Like PDBs, the MOL file format is a column based format, so spacing matters. Unfortunately the forum strips out the spacing details, so posting a mol file in-line with a copy-paste doesn't work to well. You'll want to attach the mol file with the "Add a new file" option - you'll need to rename the file to something ending in .txt first, though.

From what I can tell, though, you have some issue with the bonding for your molecule. You're choking on a location where it tries to find the through-bond separation from each atom to every other atom. (e.g. are the atoms separated by one bond, two bonds, etc.) Your values are the defaults, meaning that that bond separation detection failed.

My initial thought is some formatting issue with the input file. Rosetta is more sensitive to formatting than dedicated molecular editors are. You may want to try passing the mol file though something like OpenBabel to normalize the formatting/representation. (i.e. "convert" from mol to mol format). If you attach the file I could tell better, though.

Mon, 2014-08-04 14:11
rmoretti

Thanks rmoretti, and apologies for the late follow-up.
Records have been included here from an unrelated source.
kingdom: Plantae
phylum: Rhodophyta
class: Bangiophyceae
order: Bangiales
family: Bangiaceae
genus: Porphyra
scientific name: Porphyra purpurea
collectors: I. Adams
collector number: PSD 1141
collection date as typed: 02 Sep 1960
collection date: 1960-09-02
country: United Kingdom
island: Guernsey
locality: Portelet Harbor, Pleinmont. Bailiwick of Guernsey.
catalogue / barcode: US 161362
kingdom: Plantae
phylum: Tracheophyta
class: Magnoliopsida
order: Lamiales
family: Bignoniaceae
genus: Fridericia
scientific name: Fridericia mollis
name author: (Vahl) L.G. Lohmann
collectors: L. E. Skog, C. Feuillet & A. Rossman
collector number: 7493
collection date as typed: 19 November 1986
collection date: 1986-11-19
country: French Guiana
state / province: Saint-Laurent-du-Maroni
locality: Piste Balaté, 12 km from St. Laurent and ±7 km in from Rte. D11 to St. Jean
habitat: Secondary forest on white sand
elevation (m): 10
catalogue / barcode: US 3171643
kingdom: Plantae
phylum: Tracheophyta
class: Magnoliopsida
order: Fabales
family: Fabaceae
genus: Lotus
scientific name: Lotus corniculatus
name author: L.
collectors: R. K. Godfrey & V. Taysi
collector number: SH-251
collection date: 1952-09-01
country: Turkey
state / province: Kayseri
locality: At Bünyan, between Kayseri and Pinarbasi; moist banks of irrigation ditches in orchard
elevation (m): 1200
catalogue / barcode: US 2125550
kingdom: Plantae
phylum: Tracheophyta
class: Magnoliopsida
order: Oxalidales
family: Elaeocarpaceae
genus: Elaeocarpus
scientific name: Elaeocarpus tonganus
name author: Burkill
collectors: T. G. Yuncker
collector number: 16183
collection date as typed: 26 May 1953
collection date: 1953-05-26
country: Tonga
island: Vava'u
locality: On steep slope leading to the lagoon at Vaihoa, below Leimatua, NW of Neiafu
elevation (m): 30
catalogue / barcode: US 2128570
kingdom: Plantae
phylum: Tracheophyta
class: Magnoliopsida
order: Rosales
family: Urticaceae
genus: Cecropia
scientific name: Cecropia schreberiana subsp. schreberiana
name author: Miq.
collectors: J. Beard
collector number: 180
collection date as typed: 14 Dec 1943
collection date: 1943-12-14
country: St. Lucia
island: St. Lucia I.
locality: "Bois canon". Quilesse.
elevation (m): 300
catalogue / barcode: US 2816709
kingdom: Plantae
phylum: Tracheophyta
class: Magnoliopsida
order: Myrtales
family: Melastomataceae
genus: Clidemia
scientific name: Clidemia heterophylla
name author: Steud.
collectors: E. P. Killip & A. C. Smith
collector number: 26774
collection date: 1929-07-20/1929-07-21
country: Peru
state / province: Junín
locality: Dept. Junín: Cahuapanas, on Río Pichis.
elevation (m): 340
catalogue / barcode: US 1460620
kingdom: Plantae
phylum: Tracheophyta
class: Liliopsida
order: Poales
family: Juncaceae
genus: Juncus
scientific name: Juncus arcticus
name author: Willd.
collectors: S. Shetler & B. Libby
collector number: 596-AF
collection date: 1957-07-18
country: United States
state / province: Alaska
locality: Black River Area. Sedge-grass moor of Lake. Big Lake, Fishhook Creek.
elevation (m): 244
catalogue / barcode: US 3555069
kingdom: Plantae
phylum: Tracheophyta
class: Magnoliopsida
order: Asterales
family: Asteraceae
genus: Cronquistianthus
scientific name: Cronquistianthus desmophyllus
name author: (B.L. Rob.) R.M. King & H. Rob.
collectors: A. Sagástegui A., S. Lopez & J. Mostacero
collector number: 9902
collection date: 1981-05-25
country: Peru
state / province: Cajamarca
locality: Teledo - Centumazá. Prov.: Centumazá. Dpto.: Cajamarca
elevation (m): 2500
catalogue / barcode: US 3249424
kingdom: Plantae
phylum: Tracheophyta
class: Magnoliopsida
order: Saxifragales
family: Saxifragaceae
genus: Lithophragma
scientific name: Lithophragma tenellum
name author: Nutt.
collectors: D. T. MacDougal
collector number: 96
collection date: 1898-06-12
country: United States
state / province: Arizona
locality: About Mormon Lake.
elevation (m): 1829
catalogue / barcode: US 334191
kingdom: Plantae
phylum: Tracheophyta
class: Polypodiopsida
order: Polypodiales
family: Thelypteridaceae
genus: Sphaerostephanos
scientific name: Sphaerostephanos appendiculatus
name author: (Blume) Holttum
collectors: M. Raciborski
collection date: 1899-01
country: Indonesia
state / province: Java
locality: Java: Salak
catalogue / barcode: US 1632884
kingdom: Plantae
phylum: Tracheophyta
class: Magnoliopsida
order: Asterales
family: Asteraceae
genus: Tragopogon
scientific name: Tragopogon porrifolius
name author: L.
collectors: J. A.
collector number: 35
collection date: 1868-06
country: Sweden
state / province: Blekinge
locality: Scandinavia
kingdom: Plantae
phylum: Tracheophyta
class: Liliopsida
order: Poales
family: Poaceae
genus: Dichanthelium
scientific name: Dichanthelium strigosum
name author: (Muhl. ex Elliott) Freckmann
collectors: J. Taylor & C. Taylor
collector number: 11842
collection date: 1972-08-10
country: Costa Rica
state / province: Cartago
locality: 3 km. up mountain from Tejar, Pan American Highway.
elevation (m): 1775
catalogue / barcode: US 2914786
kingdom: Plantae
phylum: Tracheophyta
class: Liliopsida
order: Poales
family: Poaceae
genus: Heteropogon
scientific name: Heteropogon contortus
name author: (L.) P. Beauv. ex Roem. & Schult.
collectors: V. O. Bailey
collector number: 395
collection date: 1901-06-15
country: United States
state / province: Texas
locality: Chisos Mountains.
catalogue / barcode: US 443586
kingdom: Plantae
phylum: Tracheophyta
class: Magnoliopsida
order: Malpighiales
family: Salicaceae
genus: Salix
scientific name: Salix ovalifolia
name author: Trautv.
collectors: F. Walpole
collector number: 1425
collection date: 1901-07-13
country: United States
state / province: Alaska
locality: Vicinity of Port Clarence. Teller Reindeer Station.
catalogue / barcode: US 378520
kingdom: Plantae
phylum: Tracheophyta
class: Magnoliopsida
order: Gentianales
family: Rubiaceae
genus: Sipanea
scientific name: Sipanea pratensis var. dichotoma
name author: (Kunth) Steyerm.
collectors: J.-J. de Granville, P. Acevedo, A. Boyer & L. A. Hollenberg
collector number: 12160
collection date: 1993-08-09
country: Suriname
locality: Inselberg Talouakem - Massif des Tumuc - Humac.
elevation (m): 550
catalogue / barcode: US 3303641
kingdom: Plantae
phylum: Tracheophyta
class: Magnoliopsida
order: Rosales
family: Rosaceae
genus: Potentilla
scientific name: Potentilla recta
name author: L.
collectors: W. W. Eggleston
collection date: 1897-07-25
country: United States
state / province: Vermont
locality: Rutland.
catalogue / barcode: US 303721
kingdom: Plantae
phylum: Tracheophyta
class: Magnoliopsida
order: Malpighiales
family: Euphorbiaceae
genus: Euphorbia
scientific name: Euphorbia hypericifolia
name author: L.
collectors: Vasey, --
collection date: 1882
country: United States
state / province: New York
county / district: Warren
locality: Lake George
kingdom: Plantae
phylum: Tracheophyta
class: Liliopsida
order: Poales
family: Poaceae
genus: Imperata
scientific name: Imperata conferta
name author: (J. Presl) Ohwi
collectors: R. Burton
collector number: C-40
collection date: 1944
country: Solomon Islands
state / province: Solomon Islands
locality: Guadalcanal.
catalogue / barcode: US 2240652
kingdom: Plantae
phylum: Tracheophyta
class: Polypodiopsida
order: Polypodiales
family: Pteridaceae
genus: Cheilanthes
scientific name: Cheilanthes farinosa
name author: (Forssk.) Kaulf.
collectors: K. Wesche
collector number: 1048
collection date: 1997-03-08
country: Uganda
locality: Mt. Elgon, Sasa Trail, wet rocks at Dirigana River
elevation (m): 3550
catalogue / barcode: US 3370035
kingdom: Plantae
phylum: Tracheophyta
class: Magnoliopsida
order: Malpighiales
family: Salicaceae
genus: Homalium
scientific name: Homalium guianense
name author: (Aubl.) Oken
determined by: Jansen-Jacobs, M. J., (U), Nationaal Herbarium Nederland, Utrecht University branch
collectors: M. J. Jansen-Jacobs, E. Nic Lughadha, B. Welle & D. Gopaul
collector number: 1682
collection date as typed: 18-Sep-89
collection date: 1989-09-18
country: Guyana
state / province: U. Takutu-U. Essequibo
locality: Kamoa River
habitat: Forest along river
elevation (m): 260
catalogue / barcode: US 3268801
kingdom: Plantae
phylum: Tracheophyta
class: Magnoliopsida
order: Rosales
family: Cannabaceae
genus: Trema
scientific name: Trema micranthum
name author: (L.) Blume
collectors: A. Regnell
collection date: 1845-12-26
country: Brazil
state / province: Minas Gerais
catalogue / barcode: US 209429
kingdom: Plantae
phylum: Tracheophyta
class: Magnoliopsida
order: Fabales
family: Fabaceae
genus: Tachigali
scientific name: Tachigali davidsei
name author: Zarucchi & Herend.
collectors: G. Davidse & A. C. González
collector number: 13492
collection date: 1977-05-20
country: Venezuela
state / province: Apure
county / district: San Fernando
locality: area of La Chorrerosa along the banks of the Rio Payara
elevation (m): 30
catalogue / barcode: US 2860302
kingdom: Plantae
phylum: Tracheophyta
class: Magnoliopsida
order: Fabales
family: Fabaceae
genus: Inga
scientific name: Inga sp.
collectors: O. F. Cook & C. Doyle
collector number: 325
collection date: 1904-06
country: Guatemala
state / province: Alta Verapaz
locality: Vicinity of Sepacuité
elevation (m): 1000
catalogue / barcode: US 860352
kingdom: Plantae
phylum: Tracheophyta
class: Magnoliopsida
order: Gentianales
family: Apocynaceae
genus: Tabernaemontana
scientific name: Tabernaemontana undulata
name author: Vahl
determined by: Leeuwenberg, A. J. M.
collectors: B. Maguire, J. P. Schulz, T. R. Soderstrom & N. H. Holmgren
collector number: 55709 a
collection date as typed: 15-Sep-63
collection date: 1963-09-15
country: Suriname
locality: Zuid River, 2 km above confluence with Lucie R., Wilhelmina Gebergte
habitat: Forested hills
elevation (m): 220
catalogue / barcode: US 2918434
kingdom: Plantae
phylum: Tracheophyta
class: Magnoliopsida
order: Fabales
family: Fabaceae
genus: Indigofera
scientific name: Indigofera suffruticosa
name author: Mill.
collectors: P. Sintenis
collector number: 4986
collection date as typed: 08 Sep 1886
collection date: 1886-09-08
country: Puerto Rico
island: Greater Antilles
Doug Renfrew helped me to debug these particular error messages. It turns out that the script assumes a polymeric residue, where there will be a sensible POLY_LOWER and POLY_UPPER. But PCA is a proline-like residue, here used as a N-terminal residue. Thus we can fix the error by changing the POLY_LOWER atom to 4 (the n-terminal hydrogen) and then re-running the script. We then delete the LOWER_CONNECT line and add an ATOM and BOND line for the H.

Fri, 2014-08-08 02:07
JuliusSu